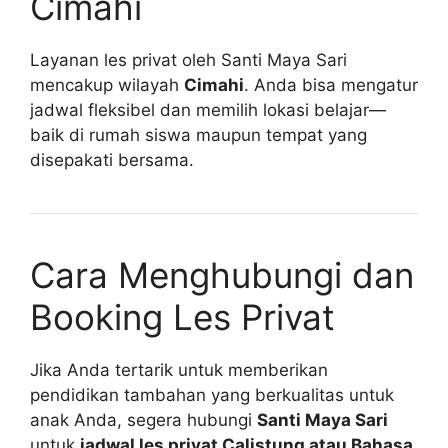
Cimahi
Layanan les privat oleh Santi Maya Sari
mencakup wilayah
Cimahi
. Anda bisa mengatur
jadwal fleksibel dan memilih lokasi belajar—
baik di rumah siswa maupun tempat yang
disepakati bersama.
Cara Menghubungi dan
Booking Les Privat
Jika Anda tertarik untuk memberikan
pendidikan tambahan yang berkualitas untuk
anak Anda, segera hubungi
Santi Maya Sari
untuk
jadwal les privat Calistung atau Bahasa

...

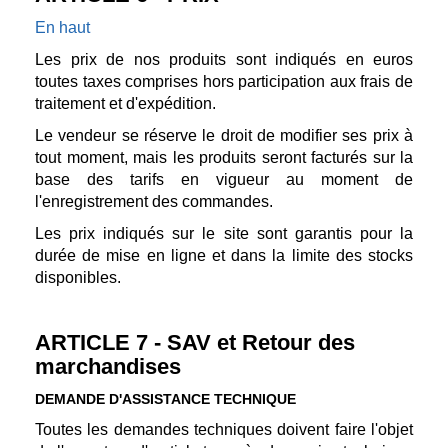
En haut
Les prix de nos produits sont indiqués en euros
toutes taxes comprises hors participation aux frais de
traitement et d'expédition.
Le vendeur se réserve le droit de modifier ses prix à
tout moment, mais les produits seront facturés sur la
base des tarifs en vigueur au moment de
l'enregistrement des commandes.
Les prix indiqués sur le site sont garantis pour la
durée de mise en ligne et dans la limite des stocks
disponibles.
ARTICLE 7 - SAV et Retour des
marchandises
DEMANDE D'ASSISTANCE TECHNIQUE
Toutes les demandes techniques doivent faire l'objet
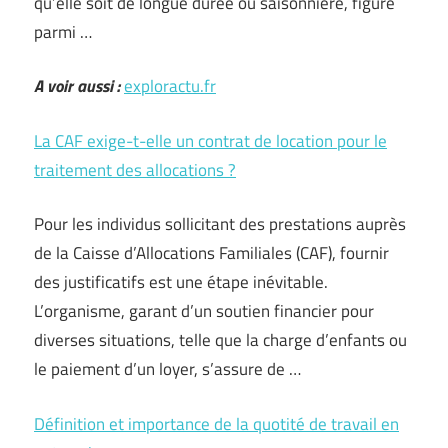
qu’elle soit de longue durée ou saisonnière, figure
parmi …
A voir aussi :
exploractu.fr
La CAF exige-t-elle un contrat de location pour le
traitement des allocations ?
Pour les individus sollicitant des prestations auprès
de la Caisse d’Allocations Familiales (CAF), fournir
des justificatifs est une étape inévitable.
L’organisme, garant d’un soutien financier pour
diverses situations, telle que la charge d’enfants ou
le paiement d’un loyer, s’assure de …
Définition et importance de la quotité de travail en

= What the task requires =
Copy out the listing from the line containing "qu’elle soit de" to the line containing "Définition et importance", both lines included.

= Task solution =
qu’elle soit de longue durée ou saisonnière, figure
parmi …
A voir aussi :
exploractu.fr
La CAF exige-t-elle un contrat de location pour le
traitement des allocations ?
Pour les individus sollicitant des prestations auprès
de la Caisse d’Allocations Familiales (CAF), fournir
des justificatifs est une étape inévitable.
L’organisme, garant d’un soutien financier pour
diverses situations, telle que la charge d’enfants ou
le paiement d’un loyer, s’assure de …
Définition et importance de la quotité de travail en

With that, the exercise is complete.